Pandora has released its interim financial report for Q3 2017 revealing positive revenue growth in the UK of 22% compared with the same quarter last year.
Revenue growth in the UK was mainly driven by the expansion of the concept store network, sell-in of the Disney collection ahead of the October launch and timing of shipments.
During the quarter, the existing physical network developed negatively, partially offset by a good performance in the eStore.
Globally, the company reports that group revenue in Q2 2017 reached DKK 5,194 million (£614m) in local currency, an increase of 16% compared with Q2 2016. EMEA revenue increased by 15%, with growth driven mainly by positive performances in Italy and Germany.
In total, revenue from Pandora-owned retail across the globe increased by 35%, while like-for-like growth for Pandora owned concept stores was 5%.
Gross margin was 74.2% in Q3 2017.
The Q3 reports also reveals that Pandora remains on track to become a “full jewellery” brand, with combined revenue from rings, earrings and necklaces & Pendants up 21%, the three categories representing 27% of Group revenue
Revenue from charms increased by 9%, while bracelets recorded a 13% growth.
Growth across all categories was supported by the launch of the Autumn collection in late August and included 20 additional products that were fast tracked to fulfil an identified opportunity with Pandora’s consumers, reflecting the significance of the jewellery giant’s new manufacturing capabilities and improved production lead times.

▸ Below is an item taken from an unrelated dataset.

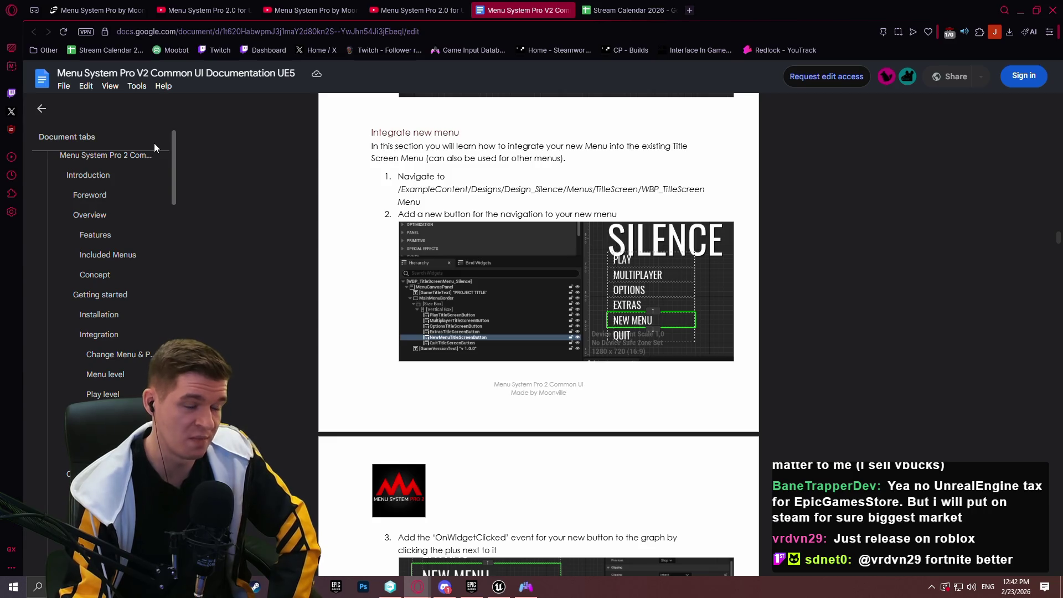
scroll(154, 145, down, 5)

Furthermore, the new collection included 32 Pandora Rose products (out of a total of 128), which was very well received and revenue from Pandora Rose tripled compared to the same quarter last year. Finally, the Disney collection was launched for consumers in early October in EMEA with a positive initial reception.
Commenting on the results, Pandora’s chief executive officer, Anders Colding Friis, comments: “The results in the third quarter were in-line with our expectations, with the underlying development showing positives as well as negatives. Most of our major growth markets – Germany, Italy, Australia and China – continued to show strong performance with double-digit growth rates, whereas the retail environment in the US, combined with currency headwind from the US Dollar, continued to be a challenge.”
The jewellery giant’s financial guidance for FY 2017 is unchanged, even though full year revenue is expected in the low end of the earlier guided range of DKK 23-24 billion (£2-3bn), this is mainly due to currency headwinds and impact from hurricanes.